再びログインして離脱を使った時に危険だが、船が沈んでも脱出できるのだ(フウゲツが安全になった後という前提で)。指輪の上書きをしてしまえば問題が無くなるので、もしそのルートを使うならば注意は必要なのだが、万が一の時に安心できる。

 

「仮に旅団に贈るとしても一枚だけの方が良いか。その上で俺の方の一枚にゴンやキルアたちの他にヒソカを紛れ込ませても良い。確かに神秘数の末広がりの未来である八が示す通りだ。誰に贈るのか、どう使うかは重要だな。それに……一月はハンター試験もある」

 

「……」

 

 センリツはそれ以上は何も口にしなかった。

 

グリードアイランドを知らない彼女にはアイデアを出すことが出来ないからだろう。あるいはフウゲツに使うべきではないというアイデアを、俺が誰かに使う気なのかと疑っているのかもしれない。まあツェリードニヒを嵌めれるような都合の良い案なんかそうそう思いつかないので、実質的にこの案は御蔵入りだろうけどな。

 

(惜しいな。ツェリードニヒさえ始末出来ればハルケンブルグをベンジャミンに宛ててゲームセットなんだが……。あんな難物を口説く方法なんて……。いや、無くはないのか? えらくリスキーで普通ならばすべきじゃない方法だが……在る。いや、説得する本人が一番難物だな。
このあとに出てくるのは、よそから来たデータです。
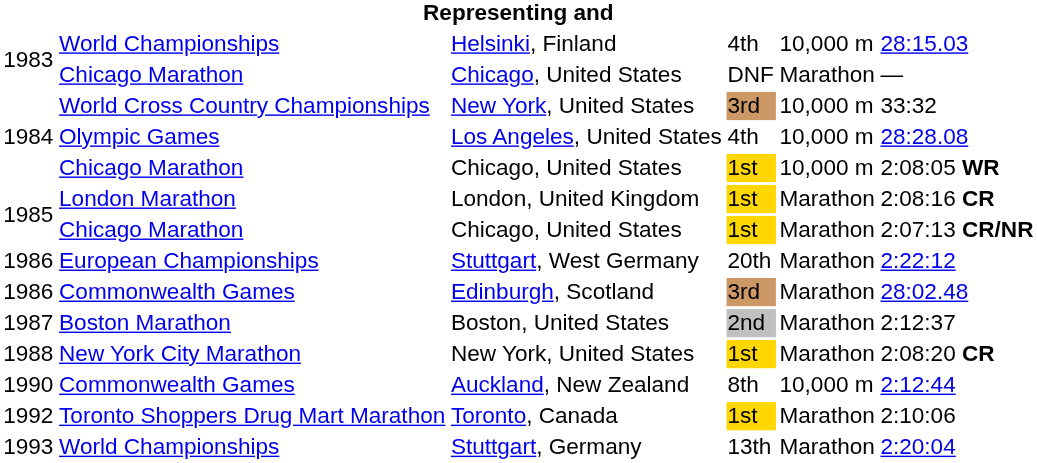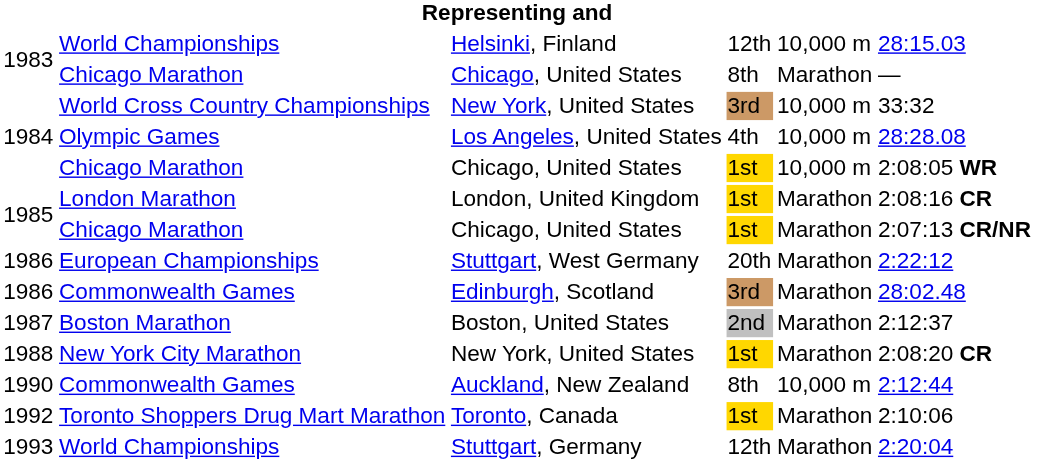Helsinki, Finland | column 4: 4th -> 12th
1983 / Chicago, United States | column 4: DNF -> 8th
Stuttgart, Germany | column 4: 13th -> 12th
やはりモレナ達を利用した方が早いか)

 

 こうして俺の十二月はネオンの占いによって明示された。

 

原作知識とこの占いの組み合わせは実に凶悪だ。作者が早々にネオンから奪い、制約と誓約をクロロが破ったことで失わさせた意味が分かろうというものであった。




 と言う訳で継承戦タイムに本格突入です。

●二線者の傷に関して
 色んな意味でマーカーなのだと思います。
王位継承候補から外れるという意味であり、念獣のターゲットから外れる。
同時に継承者が不慮の事故で全滅した時は、補欠になるマーカーかと。

●クラピカ
 リタイヤ中!
原作では継承戦の頃には復活してますが、この話では旅団じゃないかも!
そんな話が持ち上がってしまい、でも殺してしまった。と大ショック。
まあ、どう考えてもクルタ族の戦闘メンバーは殺してると思うので
ウヴォー他数名なら自業自得だと思うのですよね。

●ネオンの占い
 原作知識と重ね合わせると凶悪です。
これから何が起きるか判ってますし、12月中の指針として使えます。
ただし、未来を変更する行為であるのと、使い方次第ではあります。